AmCAD-UT® Detection 2.0 is a Windows-based computer-assisted detection (CADe) software application device designed to assist medical professionals in analyzing thyroid ultrasound images of user selected regions of interest (ROI). The device uses statistical pattern recognition and quantification methods to perform analytical function of images. For thyroid ultrasound, these pattern recognition and quantification methods are used by a medical professional to analyze DICOM/JPEG/Bitmap compliant thyroid ultrasound images. The software application consists of proprietary software developed by AmCad BioMed Corporation. The software is a Windows-based that may be installed on a standalone PC or review station. AmCAD-UT® Detection 2.0 user interface is designed to follow typical clinical workflow patterns to process, review, and analyze digital images. After the initial review of thyroid ultrasound images by the physician, he/she can use AmCAD-UT® Detection 2.0 to analyze the thyroid images for further interpretation. The physician selects an ROI (Region of Interest) to define the initial boundary of the ROI. Once the ROI is confirmed, the physician may process the image for detection and quantification of sonographic characteristics (i.e., hyperechoic foci, echo-pattern, echo-texture, and anechoic areas) by AmCAD-UT® Detection 2.0. The device provides more detailed information with quantification and visualization of the sonographic characteristics of thyroid nodule that may assist physician in his/her complete interpretation. The software application also automatically generates reports given the user preference inputs (e.g., the nodule size, nodule location and shape, and the presence or absence of the sonographic characteristics) annotated during the image analysis process. A report form has been designed by AmCad to be consistent with the conventional clinical thyroid report form. An output of the report may be viewed and sent to paper printers or saved on the standalone PC or review station as PDF file.

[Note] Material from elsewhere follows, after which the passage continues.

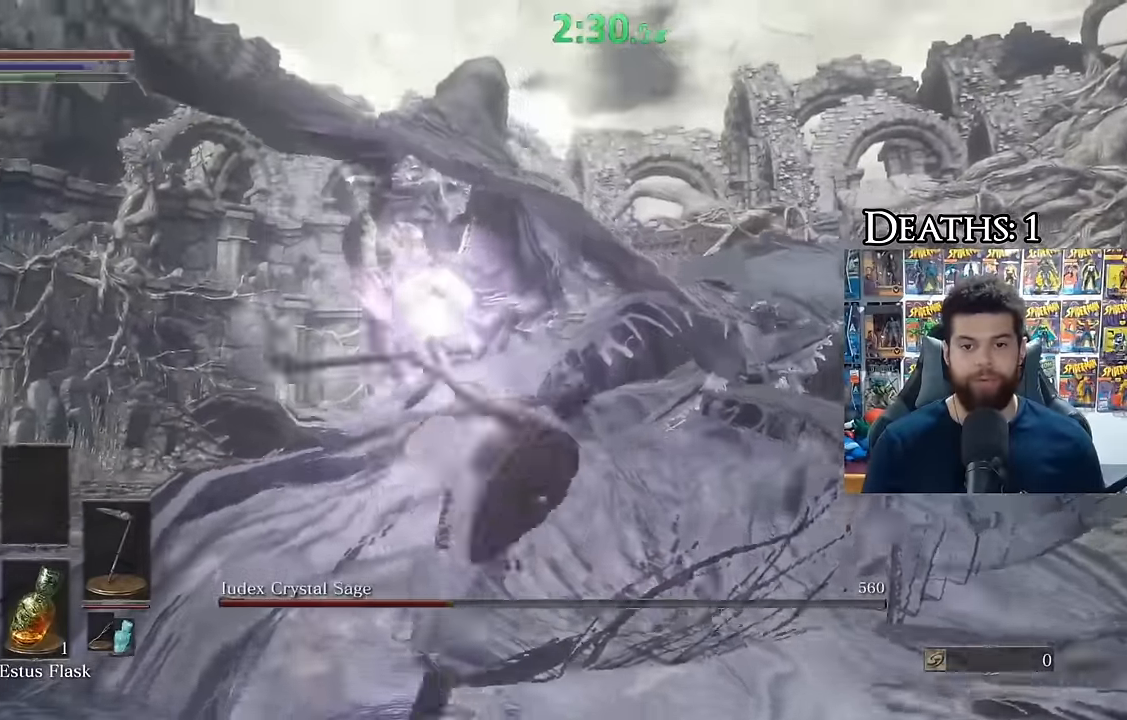
{"dt_ms": 1000, "buttons": [], "left_stick": "down", "right_stick": "center", "button_events": []}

Here's a breakdown of the acceptance criteria and the study details for the AmCAD-UT® Detection 2.0 device, based on the provided 510(k) summary:

1. Table of Acceptance Criteria and Reported Device Performance:

The document doesn't explicitly state quantitative acceptance criteria or provide a table of performance metrics (e.g., sensitivity, specificity) for the AmCAD-UT® Detection 2.0 device. Instead, it broadly states that the clinical reader performance studies demonstrated that physician reading with the assistance of AmCAD-UT® Detection 2.0 enhanced their ability in analyzing sonographic characteristics and led to a significant increase in the effectiveness of clinical judgment.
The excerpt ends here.